Foto: Guilherme Rodrigues

Porto, 11 jul 2020 (Ecclesia) – Guilherme Rodrigues, peregrino de Santiago de Compostela e da organização da homenagem, disse à Agência ECCLESIA antes de partir que se trata de um caminho especial onde a “mochila com a luz acesa passa de costas em costas” até ao destino. 

“A ideia é a mochila ganhar pernas e ir passando a luz de costas em costas, a Luz do Caminho, este sábado do Porto a Vilarinho, faz cinco km com cada pessoa, com todos os cuidados necessários porque a ideia é homenagear e nunca aumentar os casos covid”, explica à Agência ECCLESIA.

O entrevistado confessou ainda que os peregrinos que vão andar no caminho vão ser convidados a transportar a mochila com a luz, “sejam de outras nacionalidades e religiões, para que pudessem ser tocados pela iniciativa”. 
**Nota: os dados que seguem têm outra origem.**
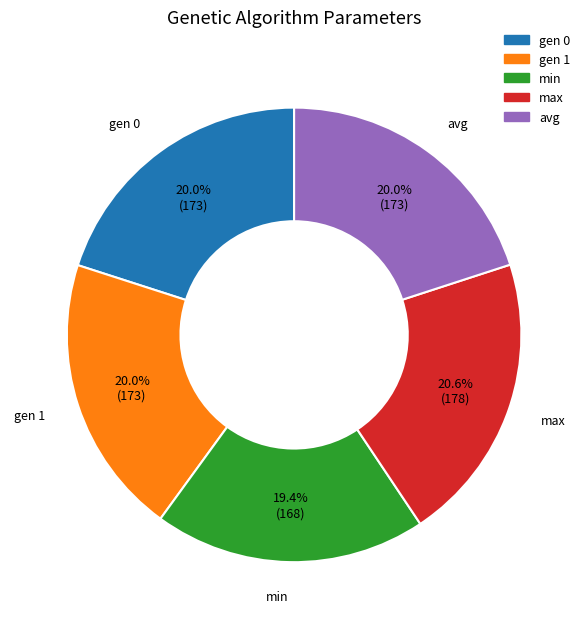

What is the ratio of the value at max to the value at avg?

1.0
Este peregrino que já percorreu os caminhos até Compostela dez vezes aceitou o desafio de organizar esta homenagem no caminho português mas que segue por Espanha onde há também uma organização para “homenagear os profissionais que trabalharam em tempo de pandemia”.

“Vamos homenagear todos os profissionais, desde médicos, enfermeiros, auxiliares, funcionários de limpeza e de transportes, todos os que trabalharam em tempo de pandemia para garantir vida aos outros e isso é comovente mas também por todas as vítimas mortais de covid e por todos os que faleceram neste tempo”, refere.
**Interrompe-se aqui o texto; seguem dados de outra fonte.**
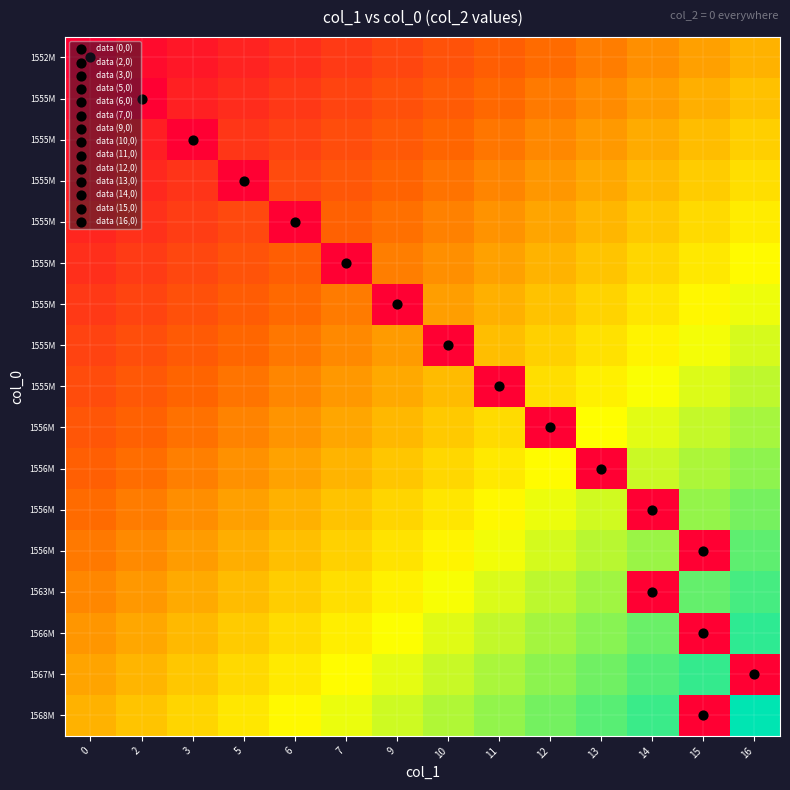

Count the row_2 values in the range 0 to 1.

14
A luz que segue na mochila foi acesa pelo cónego Amadeu, esta sexta-feira, na catedral do Porto, numa Eucaristia onde os peregrinos que iniciam o caminho estiveram presentes numa “primeira etapa que dá sentido a todo o caminho”.
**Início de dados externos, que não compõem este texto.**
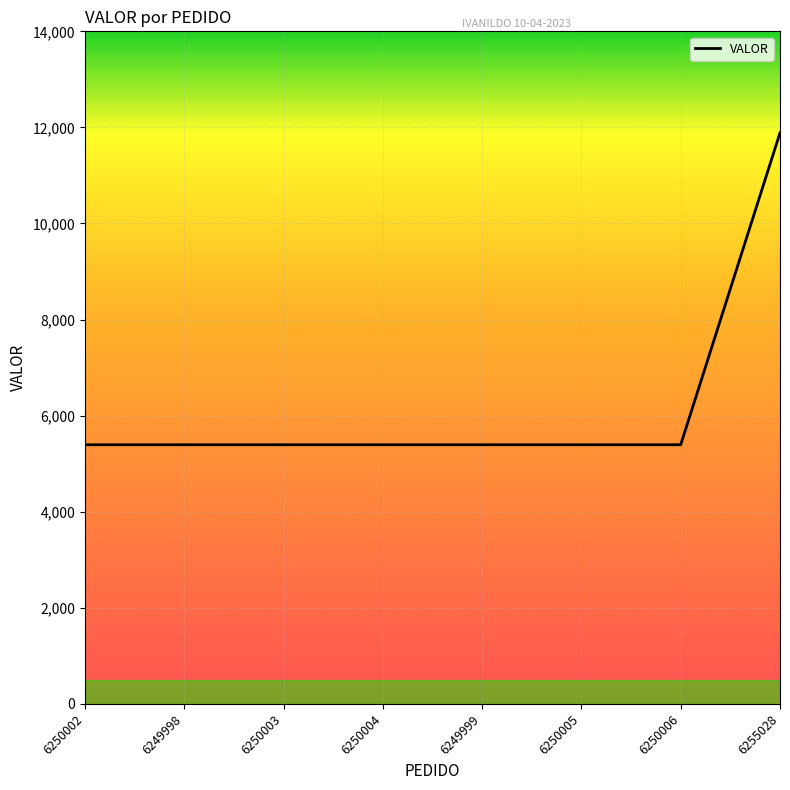

Reading left to right, transcribe all the data shown in this chart.

5394.2	5394.2	5394.2	5394.2	5394.2	5394.2	5394.2	11886.5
“O padre Amadeu percebeu o espírito da iniciativa e só faltava esta primeira etapa para iniciar, foi um momento muito bonito a bênção da mochila para entrar no espírito do caminho”, aponta Guilherme Rodrigues. 

Foto: Guilherme Rodrigues

Antes de partirem este sábado, da Sé do Porto, o pequeno grupo fez “uma pequena introspeção”, rumo a Valença, “alguns sem se conhecerem”, e já com as etapas bem alinhadas, sabem que em cada localidade haverá gente à espera para levar a mochila.

“A mochila, além da vela, de gel e spray desinfetante, leva também um pequeno caderno para que cada peregrino possa deixar por escrito uma mensagem, oração ou uma frase do caminho; depois a mochila, caderno e cajado serão entregues na catedral de Santiago”, explica.

A iniciativa original foi de Jesus Ciordia, que com a inestimável ajuda de Mariló López, organizaram e participam no projecto que se leva a cabo no caminho francês, e que se unem a este grupo para entrar juntos em Santiago de Compostela no dia 24 de Julho.